» Aim of the task
Below are several entries. Transcribe exactly those lines that fall from the one with "the library headers." through the one with "Below is just", end lines included.

» Given data
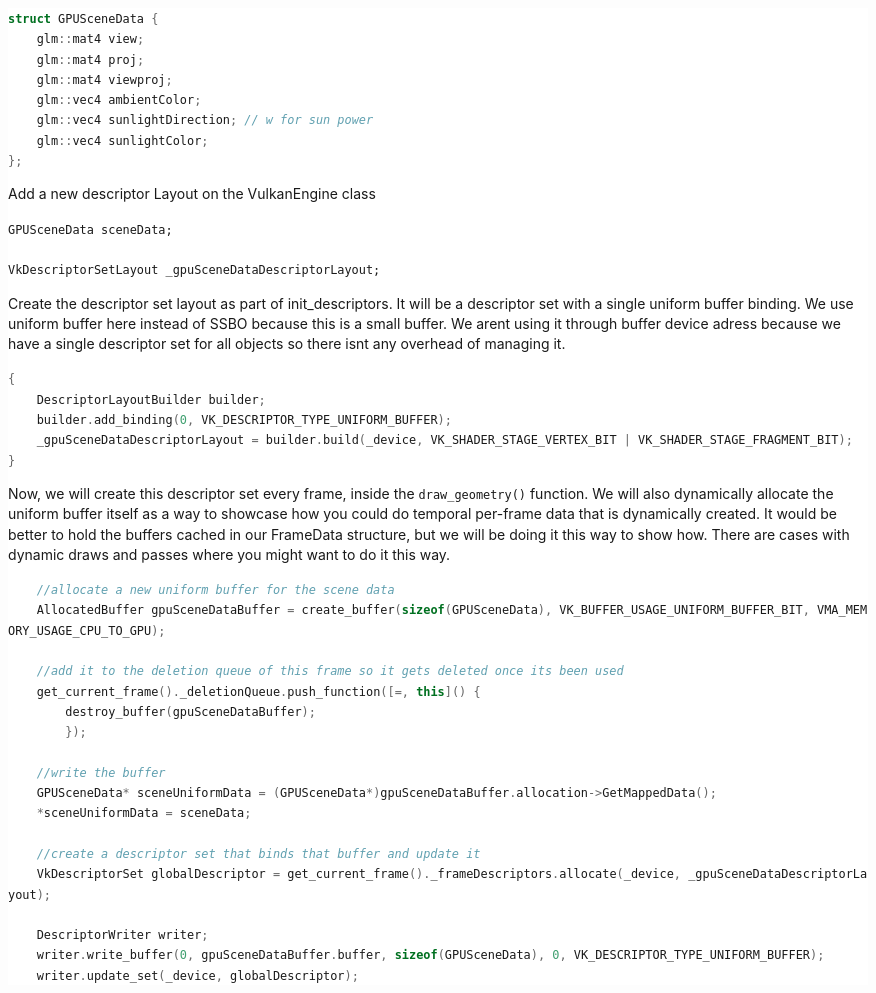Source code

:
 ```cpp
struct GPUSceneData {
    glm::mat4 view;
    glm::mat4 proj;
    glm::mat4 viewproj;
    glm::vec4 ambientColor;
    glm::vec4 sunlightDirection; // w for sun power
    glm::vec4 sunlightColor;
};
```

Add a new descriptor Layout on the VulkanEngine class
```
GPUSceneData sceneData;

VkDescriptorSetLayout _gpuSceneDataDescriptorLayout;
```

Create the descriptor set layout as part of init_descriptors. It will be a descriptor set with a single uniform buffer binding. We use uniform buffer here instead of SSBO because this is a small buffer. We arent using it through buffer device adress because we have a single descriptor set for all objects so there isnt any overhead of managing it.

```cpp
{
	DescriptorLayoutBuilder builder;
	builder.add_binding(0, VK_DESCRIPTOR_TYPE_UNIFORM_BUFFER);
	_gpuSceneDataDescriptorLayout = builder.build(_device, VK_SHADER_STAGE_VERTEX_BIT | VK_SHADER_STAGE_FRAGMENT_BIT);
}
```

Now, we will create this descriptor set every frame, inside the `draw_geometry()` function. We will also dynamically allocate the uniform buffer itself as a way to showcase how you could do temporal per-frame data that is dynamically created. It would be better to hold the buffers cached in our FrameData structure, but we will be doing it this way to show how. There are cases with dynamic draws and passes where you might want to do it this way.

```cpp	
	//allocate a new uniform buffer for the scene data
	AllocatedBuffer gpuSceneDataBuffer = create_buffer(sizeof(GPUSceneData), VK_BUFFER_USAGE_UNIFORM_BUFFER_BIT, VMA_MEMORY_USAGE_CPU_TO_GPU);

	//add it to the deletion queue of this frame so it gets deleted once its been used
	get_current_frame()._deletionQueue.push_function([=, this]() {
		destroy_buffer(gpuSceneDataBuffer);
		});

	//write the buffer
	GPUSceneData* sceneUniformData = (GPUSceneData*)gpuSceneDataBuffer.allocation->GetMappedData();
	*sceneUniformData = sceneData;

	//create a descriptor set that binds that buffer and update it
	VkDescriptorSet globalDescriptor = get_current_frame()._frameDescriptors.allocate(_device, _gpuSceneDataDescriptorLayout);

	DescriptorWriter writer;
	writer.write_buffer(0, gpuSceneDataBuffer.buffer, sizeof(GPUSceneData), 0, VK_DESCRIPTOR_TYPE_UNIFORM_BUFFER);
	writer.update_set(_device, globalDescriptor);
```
* * *
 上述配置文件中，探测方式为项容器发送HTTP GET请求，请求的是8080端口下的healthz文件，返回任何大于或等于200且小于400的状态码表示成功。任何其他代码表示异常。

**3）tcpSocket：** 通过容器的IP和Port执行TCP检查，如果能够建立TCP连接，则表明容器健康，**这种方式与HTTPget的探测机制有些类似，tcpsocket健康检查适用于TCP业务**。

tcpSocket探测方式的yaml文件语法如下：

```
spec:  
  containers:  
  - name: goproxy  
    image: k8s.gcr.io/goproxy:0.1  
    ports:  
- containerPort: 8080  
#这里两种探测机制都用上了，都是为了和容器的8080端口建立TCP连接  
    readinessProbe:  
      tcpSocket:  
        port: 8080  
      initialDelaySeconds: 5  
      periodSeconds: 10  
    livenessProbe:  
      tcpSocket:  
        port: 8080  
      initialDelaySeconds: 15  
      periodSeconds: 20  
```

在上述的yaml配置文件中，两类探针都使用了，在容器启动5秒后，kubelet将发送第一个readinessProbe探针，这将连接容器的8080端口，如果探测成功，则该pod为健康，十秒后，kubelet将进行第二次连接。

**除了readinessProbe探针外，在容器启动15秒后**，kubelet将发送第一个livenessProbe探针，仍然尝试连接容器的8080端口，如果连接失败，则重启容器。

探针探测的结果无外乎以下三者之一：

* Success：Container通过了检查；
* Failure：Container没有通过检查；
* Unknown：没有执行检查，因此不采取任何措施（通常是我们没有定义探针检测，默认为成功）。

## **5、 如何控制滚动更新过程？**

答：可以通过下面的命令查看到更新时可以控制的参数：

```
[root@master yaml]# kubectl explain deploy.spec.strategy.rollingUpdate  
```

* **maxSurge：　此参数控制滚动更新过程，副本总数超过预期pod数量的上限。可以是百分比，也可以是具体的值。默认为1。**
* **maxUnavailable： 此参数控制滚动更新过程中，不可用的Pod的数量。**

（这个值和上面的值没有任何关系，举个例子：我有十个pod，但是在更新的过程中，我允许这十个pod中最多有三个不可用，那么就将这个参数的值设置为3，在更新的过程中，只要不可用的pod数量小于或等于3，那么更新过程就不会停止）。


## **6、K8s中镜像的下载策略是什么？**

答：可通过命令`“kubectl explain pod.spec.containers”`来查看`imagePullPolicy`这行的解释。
* * *
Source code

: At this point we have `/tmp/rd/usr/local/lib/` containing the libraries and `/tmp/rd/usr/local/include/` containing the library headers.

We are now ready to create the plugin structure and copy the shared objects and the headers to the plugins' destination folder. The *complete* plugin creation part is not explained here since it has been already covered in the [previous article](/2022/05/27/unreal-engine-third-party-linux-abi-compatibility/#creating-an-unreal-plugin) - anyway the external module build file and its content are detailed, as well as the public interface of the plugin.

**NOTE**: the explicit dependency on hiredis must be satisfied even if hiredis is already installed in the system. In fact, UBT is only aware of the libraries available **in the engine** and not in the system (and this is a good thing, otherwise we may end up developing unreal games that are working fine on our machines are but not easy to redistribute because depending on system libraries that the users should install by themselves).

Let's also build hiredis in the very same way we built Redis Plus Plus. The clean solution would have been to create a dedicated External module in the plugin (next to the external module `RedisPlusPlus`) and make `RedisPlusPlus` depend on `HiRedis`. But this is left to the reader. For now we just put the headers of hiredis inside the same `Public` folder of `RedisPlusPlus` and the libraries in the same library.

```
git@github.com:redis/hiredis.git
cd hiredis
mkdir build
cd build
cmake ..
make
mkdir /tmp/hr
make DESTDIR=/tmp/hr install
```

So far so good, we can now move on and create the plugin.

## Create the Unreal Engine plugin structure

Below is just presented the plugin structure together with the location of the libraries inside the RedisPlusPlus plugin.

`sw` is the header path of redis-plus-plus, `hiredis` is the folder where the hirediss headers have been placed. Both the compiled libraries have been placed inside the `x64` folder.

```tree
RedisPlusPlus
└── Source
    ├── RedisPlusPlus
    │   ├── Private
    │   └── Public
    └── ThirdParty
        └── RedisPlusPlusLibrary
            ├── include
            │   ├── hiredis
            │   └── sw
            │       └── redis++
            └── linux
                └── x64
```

» Solution for this problem
: At this point we have `/tmp/rd/usr/local/lib/` containing the libraries and `/tmp/rd/usr/local/include/` containing the library headers.

We are now ready to create the plugin structure and copy the shared objects and the headers to the plugins' destination folder. The *complete* plugin creation part is not explained here since it has been already covered in the [previous article](/2022/05/27/unreal-engine-third-party-linux-abi-compatibility/#creating-an-unreal-plugin) - anyway the external module build file and its content are detailed, as well as the public interface of the plugin.

**NOTE**: the explicit dependency on hiredis must be satisfied even if hiredis is already installed in the system. In fact, UBT is only aware of the libraries available **in the engine** and not in the system (and this is a good thing, otherwise we may end up developing unreal games that are working fine on our machines are but not easy to redistribute because depending on system libraries that the users should install by themselves).

Let's also build hiredis in the very same way we built Redis Plus Plus. The clean solution would have been to create a dedicated External module in the plugin (next to the external module `RedisPlusPlus`) and make `RedisPlusPlus` depend on `HiRedis`. But this is left to the reader. For now we just put the headers of hiredis inside the same `Public` folder of `RedisPlusPlus` and the libraries in the same library.

```
git@github.com:redis/hiredis.git
cd hiredis
mkdir build
cd build
cmake ..
make
mkdir /tmp/hr
make DESTDIR=/tmp/hr install
```

So far so good, we can now move on and create the plugin.

## Create the Unreal Engine plugin structure

Below is just presented the plugin structure together with the location of the libraries inside the RedisPlusPlus plugin.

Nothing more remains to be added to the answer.